Following a Beta launch in 2022, which garnered the participation of key regional players like Foodics, Rain, and Tamatem, the business introduced its enterprise suite last October, targeting large enterprises. Over the past year, the fintech, which integrates with various payment gateways and processors, including Checkout, Stripe, Ayden, Amazon Pay, Tap, and ValU, claimed to have expanded its network of integrations, tripled its revenue and increased its processing volume by 3,000%.


At present, the business boasts 50 active paying customers. It does not offer free tiers; most customers accessing its sandbox without payment are potential clients in the assessment stage, numbering over 100. The payment platform levies a combination of SaaS and transaction fees, commencing at $500 + 0.4%. SaaS fees increase while transaction fees decrease significantly for large enterprises due to volume, Abdelrazik explained.

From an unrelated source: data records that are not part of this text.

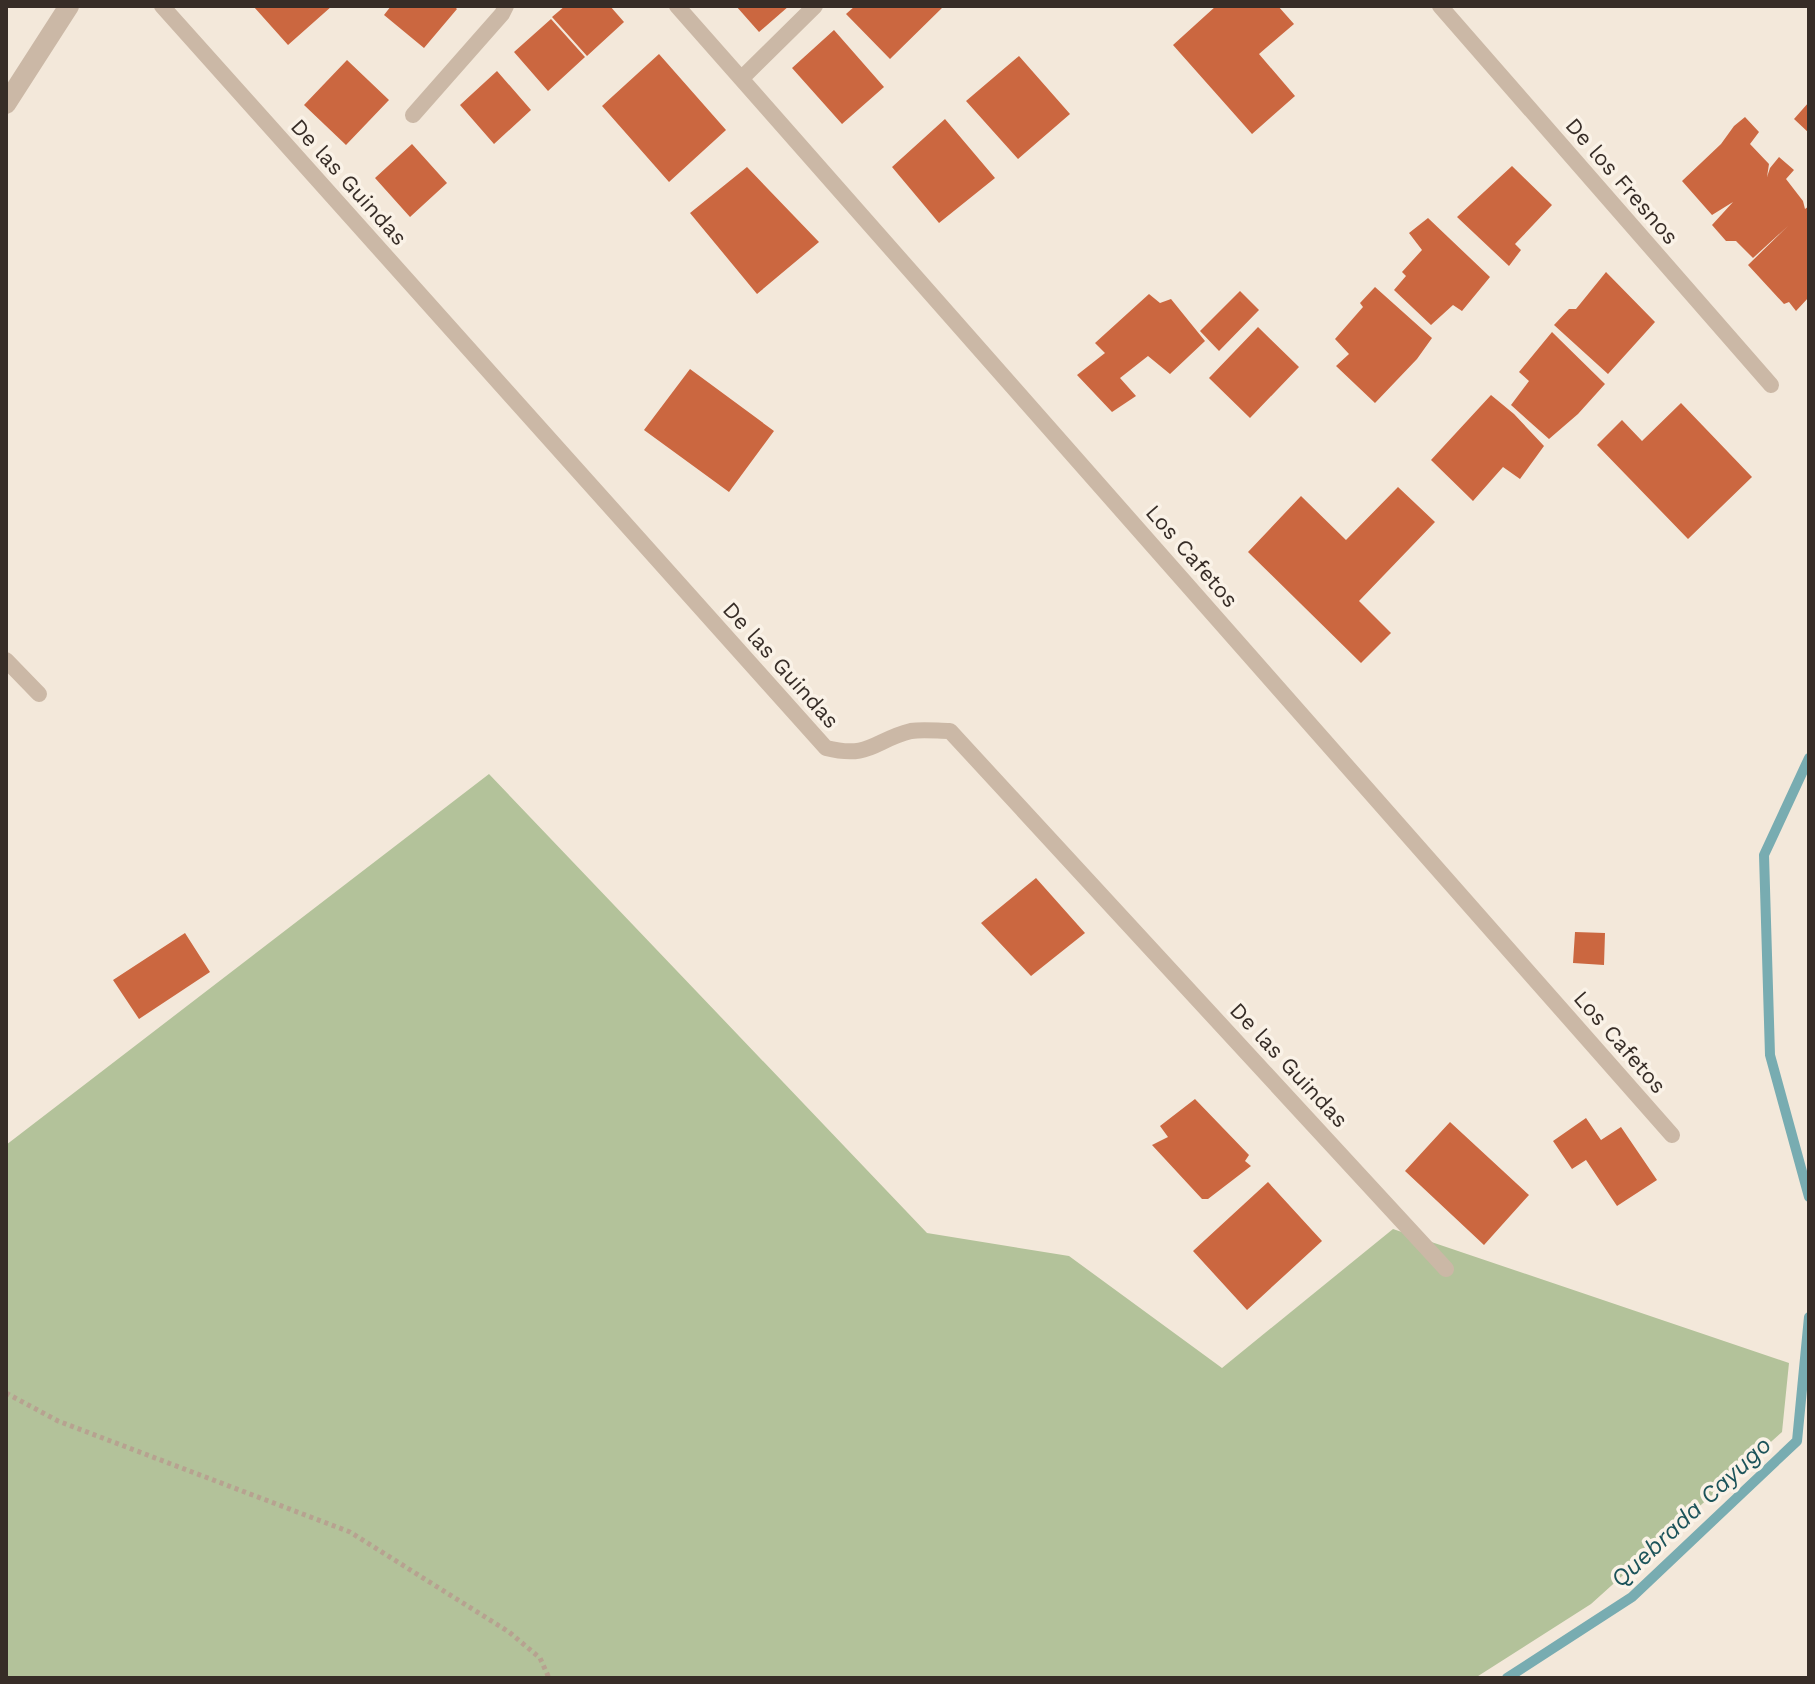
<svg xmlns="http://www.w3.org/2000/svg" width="1815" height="1684" viewBox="0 0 1815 1684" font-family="'Work Sans',sans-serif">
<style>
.green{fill:#b3c29a}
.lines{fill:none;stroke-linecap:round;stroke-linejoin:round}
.stream{stroke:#78acb1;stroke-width:10}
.building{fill:#cb6740}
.path{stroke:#b7a290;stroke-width:5;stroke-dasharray:4 4;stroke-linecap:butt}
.lane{stroke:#cbb8a6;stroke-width:16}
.street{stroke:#cbb8a6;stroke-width:20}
.labels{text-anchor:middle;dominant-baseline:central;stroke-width:7;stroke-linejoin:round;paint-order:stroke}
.street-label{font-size:22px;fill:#372d27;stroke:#faf2e7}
.water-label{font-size:24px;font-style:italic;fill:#1b535a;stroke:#faf2e7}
</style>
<rect width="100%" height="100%" fill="#f3e8da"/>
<path class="green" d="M489,774l438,459 142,23 153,112 171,-139 396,134 -7,69 -191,172 -116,74h-1469v-533z"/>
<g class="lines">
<path class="stream" d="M1809,758l-45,97 6,200 39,142
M1507,1678l125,-81 165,-156 12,-124"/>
</g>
<path class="building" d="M253,6h79l-44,39z
M391,6h63l3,3 -33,39 -40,-33z
M565,6h45l14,16 -37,34 -35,-39z
M736,6h53l-30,26z
M855,6h89l-54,53 -44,-45z
M1216,6h62l16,18 -35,30 36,42 -43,38 -79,-89z
M551,19l34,38 -37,34 -34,-39z
M834,30l50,57 -42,37 -50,-56z
M659,54l67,76 -57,52 -67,-76z
M1019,56l51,58 -52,45 -52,-58z
M347,60l42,40 -43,45 -42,-40z
M497,71l34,39 -37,34 -34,-39z
M1809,102v31l-15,-14z
M1745,117l14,15 -9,12 19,20 -2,13 3,-9 9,-11 15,13 -8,9 17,22 2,8 4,-3v91l-13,14 -7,-9 -5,2 -36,-39 40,-39 -35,32 -17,-17h-10l-14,-16 21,-23 -21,13 -30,-34 39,-37 13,-18z
M945,119l50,59 -56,45 -47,-56z
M412,144l35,39 -37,34 -35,-39z
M1512,166l40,39 -37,39 6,6 -12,16 -52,-49z
M747,167l72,75 -62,52 -67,-81z
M1428,218l62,59 -28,34 -9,-6 -22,20 -37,-35 12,-14 -4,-4 20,-22 -13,-17z
M1606,272l49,50 -47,52 -54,-49 15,-16h7z
M1375,287l57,51 -15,21 -42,44 -39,-37 13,-12 -14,-15 28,-32 -3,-4z
M1240,291l19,19 -40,41 -19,-20z
M1149,294l11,9 11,-4 34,42 -35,33 -22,-18 -28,22 16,18 -24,16 -35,-37 28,-22 -10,-10z
M1258,327l41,40 -49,51 -41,-40z
M1552,332l53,52 -27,30 -29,25 -38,-34 18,-24 -10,-9z
M690,369l84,62 -45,61 -85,-62z
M1491,395l23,19 30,32 -24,33 -17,-12 -30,34 -42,-41z
M1681,403l71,74 -64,62 -91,-94 25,-25 20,21z
M1398,487l37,35 -76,79 32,32 -30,30 -113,-111 53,-56 45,44z
M1036,878l49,55 -54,43 -50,-53z
M1575,932l30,1 -1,32 -31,-2z
M185,933l25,39 -71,47 -26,-39z
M1195,1099l54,56 -4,6 6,5 -43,33h-6l-50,-54 16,-8 -8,-11z
M1586,1118l15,22 20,-13 36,53 -40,26 -31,-46 -14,9 -19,-28z
M1450,1122l79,73 -45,50 -79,-74z
M1268,1182l54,59 -75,69 -54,-59z"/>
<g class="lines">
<path class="path" d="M6,1393l52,28 292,111 159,100 31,26 9,20"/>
<path class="lane" d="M162,6l664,742c45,11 48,-8 85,-17 12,-2 27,0 39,0l496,538
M677,6l995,1129
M1440,6l331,379
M742,78l73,-72
M413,115l89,-101 4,-8
M6,660l33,34"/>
<path class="street" d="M6,104l63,-98"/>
</g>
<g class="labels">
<g class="street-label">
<text transform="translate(1622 181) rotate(49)">De los Fresnos</text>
<text transform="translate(349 182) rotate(48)">De las Guindas</text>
<text transform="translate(1192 556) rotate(49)">Los Cafetos</text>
<text transform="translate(781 665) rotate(48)">De las Guindas</text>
<text transform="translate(1620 1042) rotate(49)">Los Cafetos</text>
<text transform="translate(1289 1065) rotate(47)">De las Guindas</text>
</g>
<g class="water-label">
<text transform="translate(1691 1512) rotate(-43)">Quebrada Cayugo</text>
</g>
</g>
<rect width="1815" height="1684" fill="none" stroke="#372d27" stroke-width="16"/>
</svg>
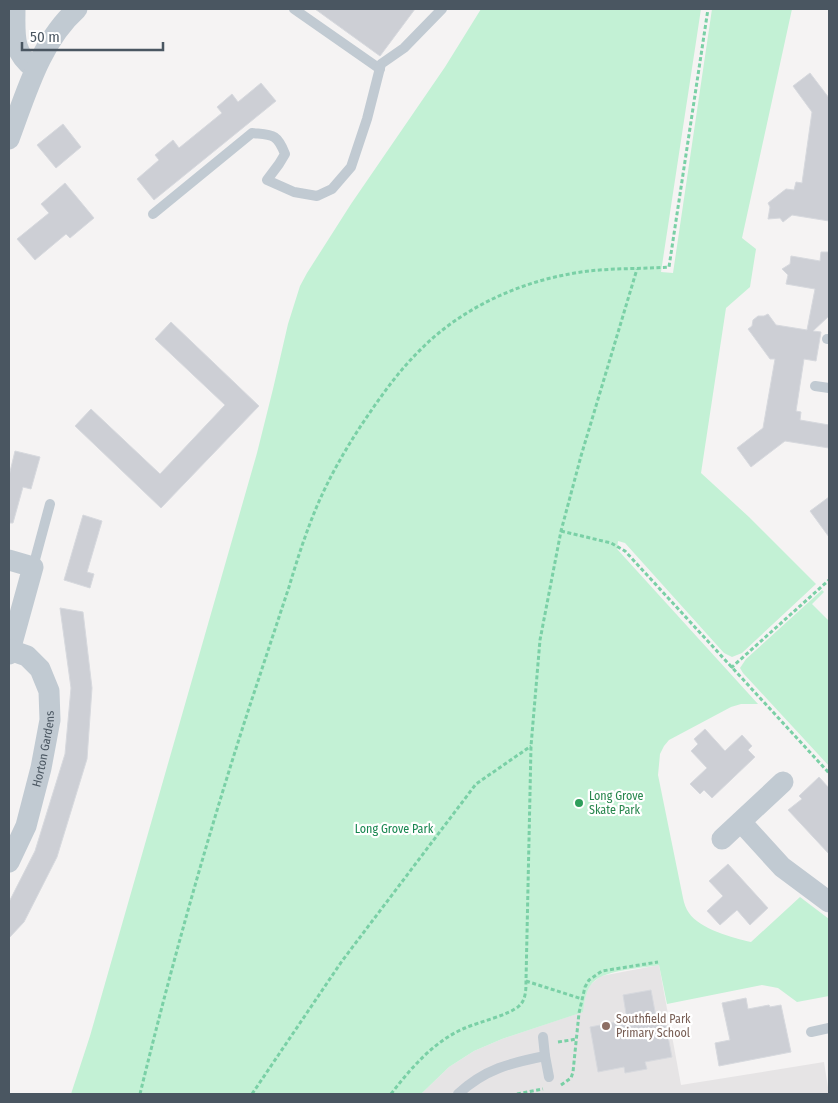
<svg xmlns="http://www.w3.org/2000/svg" width="838" height="1103" font-family="'Fira Sans Condensed',sans-serif">
<style>
.education{fill:#e6e4e5}
.green{fill:#c3f1d5}
.building{fill:#cdcfd5;stroke:#d7d9de}
.lines{fill:none;stroke-linecap:round;stroke-linejoin:round}
.path{stroke:#7ad0a6;stroke-width:3;stroke-dasharray:4 2.5;stroke-linecap:butt}
.service{stroke:#c1cad2;stroke-width:10}
.minor{stroke:#c1cad2;stroke-width:21}
.leisure-dot{fill:#2e9e5b;stroke:#fff;stroke-width:2}
.education-dot{fill:#8d6e63;stroke:#fff;stroke-width:2}
.labels{text-anchor:middle;stroke-width:4.5;stroke-linejoin:round;paint-order:stroke}
.street-label{font-size:12px;fill:#4a5661;stroke:#fff}
.leisure-label{font-size:12px;fill:#27864d;stroke:#fff;text-anchor:start}
.park-label{font-size:12px;fill:#17864f;stroke:#fff}
.education-label{font-size:12px;fill:#785e54;stroke:#fff;text-anchor:start}
</style>
<rect width="100%" height="100%" fill="#f5f3f3"/>
<polygon class="education" points="659,965 681,1085 824,1062 829,1094 421,1094 449,1067 474,1051 502,1039 582,1012 586,993 590,985 601,976"/>
<g class="green">
<path d="M 481,9 L 701,9 L 661,272 L 673,273 L 712,9 L 792,9 L 742,238 L 756,249 L 750,287 L 726,308 L 701,473 L 749,517 L 816,584 L 742,653 L 732,657 L 724,653 L 625,543 L 618,541 L 617,549 L 758,704 L 741,704 L 731,707 L 669,740 L 664,746 L 660,754 L 658,775 L 683,898 C 684,903 686,909 689,913 C 700,929 733,938 751,942 L 800,897 L 829,919 L 829,996 L 797,1002 L 778,988 L 762,985 L 667,1004 L 659,965 C 640,969 600,969 590,986 C 585,994 584,1004 583,1012 L 502,1039 L 474,1051 L 449,1067 L 421,1094 L 71,1094 L 90,1036 L 257,453 L 273,389 L 288,324 L 300,286 L 307,273 L 351,204 L 445,67 Z"/>
<polygon points="822,590 824,592 812,604 829,621 829,766 743,673 740,668 746,659"/>
</g>
<g class="building">
<polygon points="315,9 415,9 380,56"/>
<polygon points="810,73 829,98 829,221 792,215 783,222 780,218 768,219 770,207 768,203 786,189 794,190 796,182 802,183 812,112 793,86"/>
<polygon points="261,83 276,101 154,200 137,179 159,160 155,155 173,140 179,148 222,113 217,107 232,94 238,102"/>
<polygon points="63,124 81,147 56,168 37,145"/>
<polygon points="65,183 94,218 70,238 66,234 35,260 17,239 49,213 41,204"/>
<polygon points="821,252 829,252 829,316 813,331 821,332 816,361 804,359 796,411 801,412 800,420 829,425 829,448 785,441 751,467 737,448 763,428 775,359 770,359 748,329 752,326 753,320 758,316 764,316 768,314 776,325 807,330 815,289 786,284 788,275 782,269 790,264 791,256 820,261"/>
<polygon points="171,322 259,406 161,508 75,426 91,409 160,474 225,405 155,339"/>
<polygon points="15,451 40,457 31,489 23,487 13,523 9,523 9,476"/>
<polygon points="829,497 829,537 810,511"/>
<polygon points="83,515 102,521 87,572 94,574 90,588 64,580"/>
<polygon points="60,608 83,612 92,688 87,759 57,857 24,922 9,938 9,902 35,851 65,754 71,688"/>
<polygon points="705,729 725,751 742,735 752,746 748,750 755,757 712,798 704,790 700,794 690,784 707,768 691,751 698,744 694,739"/>
<polygon points="819,777 829,788 829,854 788,810 802,799 799,796"/>
<polygon points="728,864 768,908 750,925 737,910 720,925 707,911 723,896 709,881"/>
<polygon points="651,990 656,1017 664,1016 672,1057 645,1062 647,1069 625,1073 624,1067 598,1072 590,1027 627,1020 623,995"/>
<polygon points="746,998 748,1009 769,1005 770,1007 781,1005 791,1052 719,1066 715,1043 730,1040 722,1003"/>
</g>
<g class="lines">
<g class="path">
<polyline points="561,531 611,543 625,551 829,773"/>
<polyline points="731,668 829,580"/>
<polyline points="526,981 582,999"/>
<polyline points="558,1042 577,1039"/>
<polyline points="561,1085 571,1078 573,1072 579,1013 585,987 589,980 602,971 658,962"/>
<path d="M 140,1094 C 172,963 208,834 250,705 C 263,666 276,626 289,587 C 297,560 306,532 317,506 C 332,471 352,438 373,408 C 395,376 418,348 449,325 C 490,295 539,277 589,271 C 615,268 643,269 669,267 L 708,9"/>
<polyline points="252,1094 342,961 476,784 531,746"/>
<path d="M 391,1094 C 411,1068 434,1041 465,1028 C 479,1022 509,1015 519,1006 C 526,1000 526,989 526,981 L 531,746 L 540,640 L 561,531 L 581,456 L 637,269"/>
<polyline points="517,1094 543,1089"/>
</g>
<g class="service">
<polyline points="294,9 380,69"/>
<path d="M 153,214 L 252,133 C 272,135 277,133 285,154 L 279,164 L 267,180 L 294,192 L 317,196 L 332,189 L 351,167 L 367,119 L 381,64 L 404,48 L 442,9"/>
<polyline points="827,339 829,339"/>
<polyline points="815,386 829,388"/>
<polyline points="33,567 50,504"/>
<polyline points="811,1032 829,1028"/>
<polyline points="545,1056 549,1077"/>
<path d="M 458,1094 C 485,1069 510,1063 545,1056 L 543,1037"/>
</g>
<g class="minor">
<path d="M 15,9 C 15,35 12,53 35,69"/>
<path d="M 9,139 C 26,94 40,42 77,9"/>
<polyline points="9,560 33,567 9,654"/>
<polyline points="741,822 782,867 829,902"/>
<polyline points="722,839 783,782"/>
<path id="s1" d="M 9,862 L 26,826 L 41,768 L 50,720 L 49,691 L 40,669 L 27,656 L 10,650"/>
</g>
</g>
<circle class="leisure-dot" cx="579" cy="803" r="5"/>
<circle class="education-dot" cx="606" cy="1026" r="5"/>
<g class="labels">
<g class="street-label">
<text dy="4" stroke="none"><textPath href="#s1" startOffset="119">Horton Gardens</textPath></text>
</g>
<g class="leisure-label">
<text x="589" y="800">Long Grove<tspan x="589" dy="14">Skate Park</tspan></text>
</g>
<g class="park-label">
<text x="394" y="833">Long Grove Park</text>
</g>
<g class="education-label">
<text x="616" y="1023">Southfield Park<tspan x="616" dy="14">Primary School</tspan></text>
</g>
</g>
<rect width="838" height="1103" fill="none" stroke="#4a5661" stroke-width="20"/>
<path d="M22 42v8h141v-8" fill="none" stroke="#4a5661" stroke-width="2.5"/>
<text x="30" y="42" font-size="15" fill="#4a5661" stroke="#ffffff" stroke-width="4" paint-order="stroke">50 m</text>
</svg>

MoneyHash’s seed round was co-led by COTU Ventures and Sukna Ventures, with participation from RZM Investment, Dubai Future District Fund, VentureFriends, Tom Preston-Werner, GitHub’s founder and early Stripe investor, and a group of strategic investors and operators.
Speaking on the investment, Amir Farha, general partner at COTU, said his firm believes that the full potential of digital payments in MEA is yet to be realized and MoneyHash’s platform can catalyze the growth of digital payments across the region, enabling both global and local merchants to tap into new revenue streams.
In his words, “We are thrilled to renew our support to a team that has consistently demonstrated superior execution, not just in securing top mid-market and enterprise customers, but also in expanding value across the entire chain, even under challenging market conditions.”